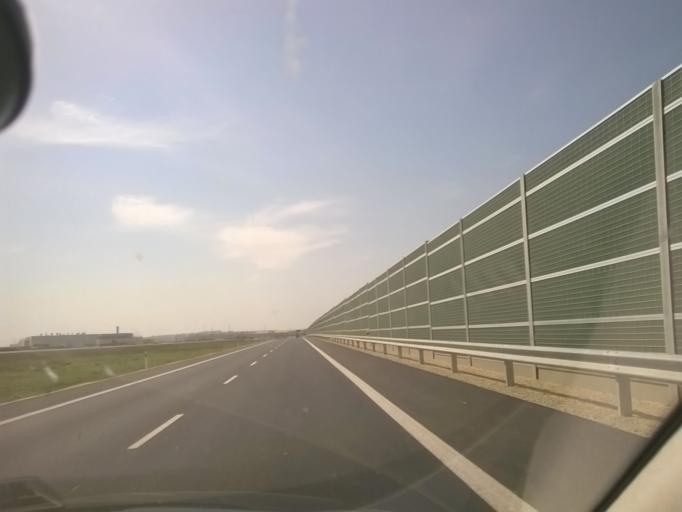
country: SK
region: Nitriansky
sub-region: Okres Nitra
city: Nitra
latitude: 48.3608
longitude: 18.0379
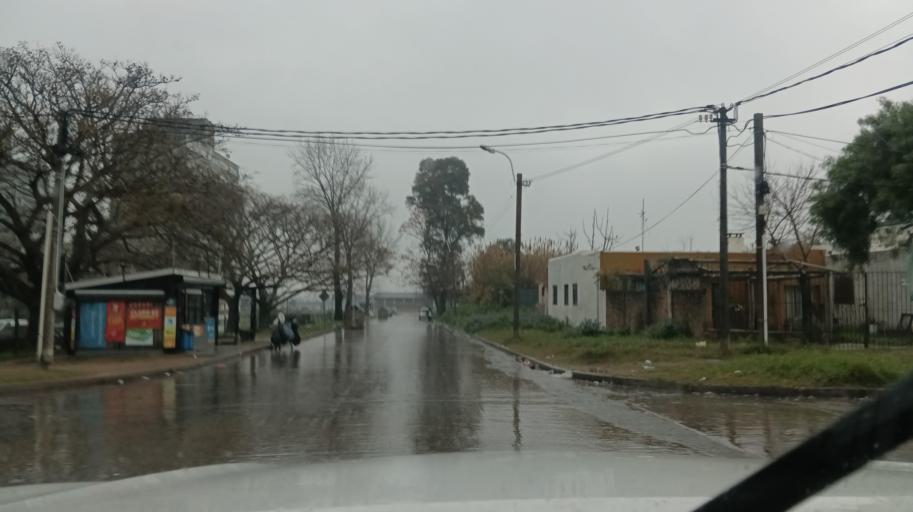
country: UY
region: Canelones
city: Paso de Carrasco
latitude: -34.8745
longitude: -56.1224
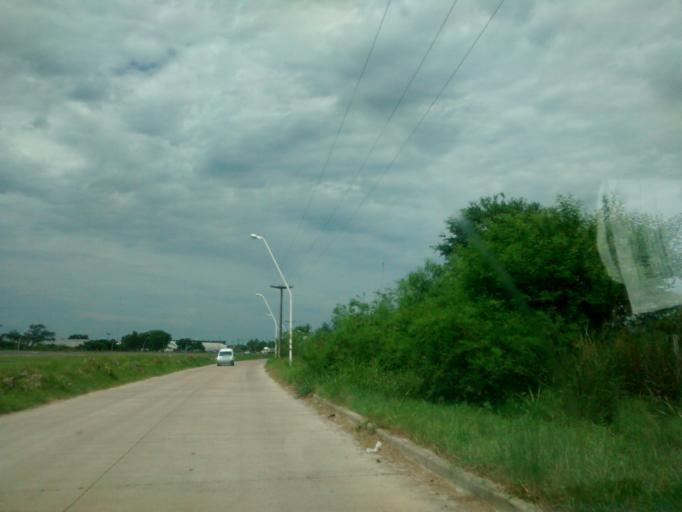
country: AR
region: Chaco
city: Fontana
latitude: -27.4095
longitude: -58.9879
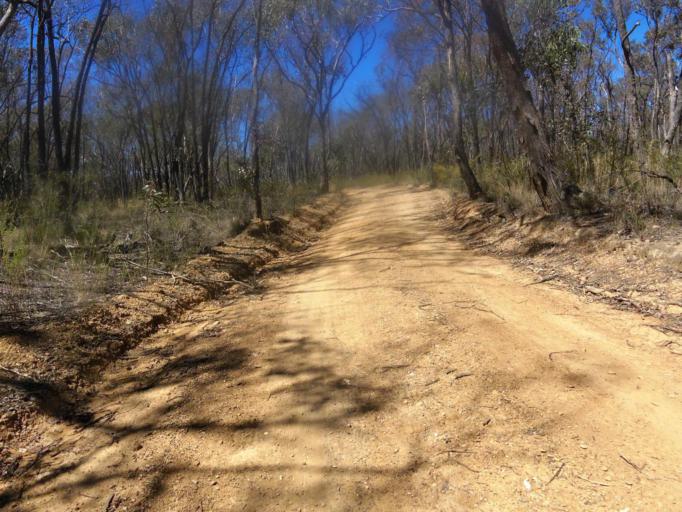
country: AU
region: Victoria
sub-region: Mount Alexander
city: Castlemaine
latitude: -36.9974
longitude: 144.1049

== Set task ==
Copy out the lines above word for word, with the pictures left out.

== The reply ==
country: SK
region: Nitriansky
sub-region: Okres Nitra
city: Nitra
latitude: 48.3608
longitude: 18.0379
country: UY
region: Canelones
city: Paso de Carrasco
latitude: -34.8745
longitude: -56.1224
country: AR
region: Chaco
city: Fontana
latitude: -27.4095
longitude: -58.9879
country: AU
region: Victoria
sub-region: Mount Alexander
city: Castlemaine
latitude: -36.9974
longitude: 144.1049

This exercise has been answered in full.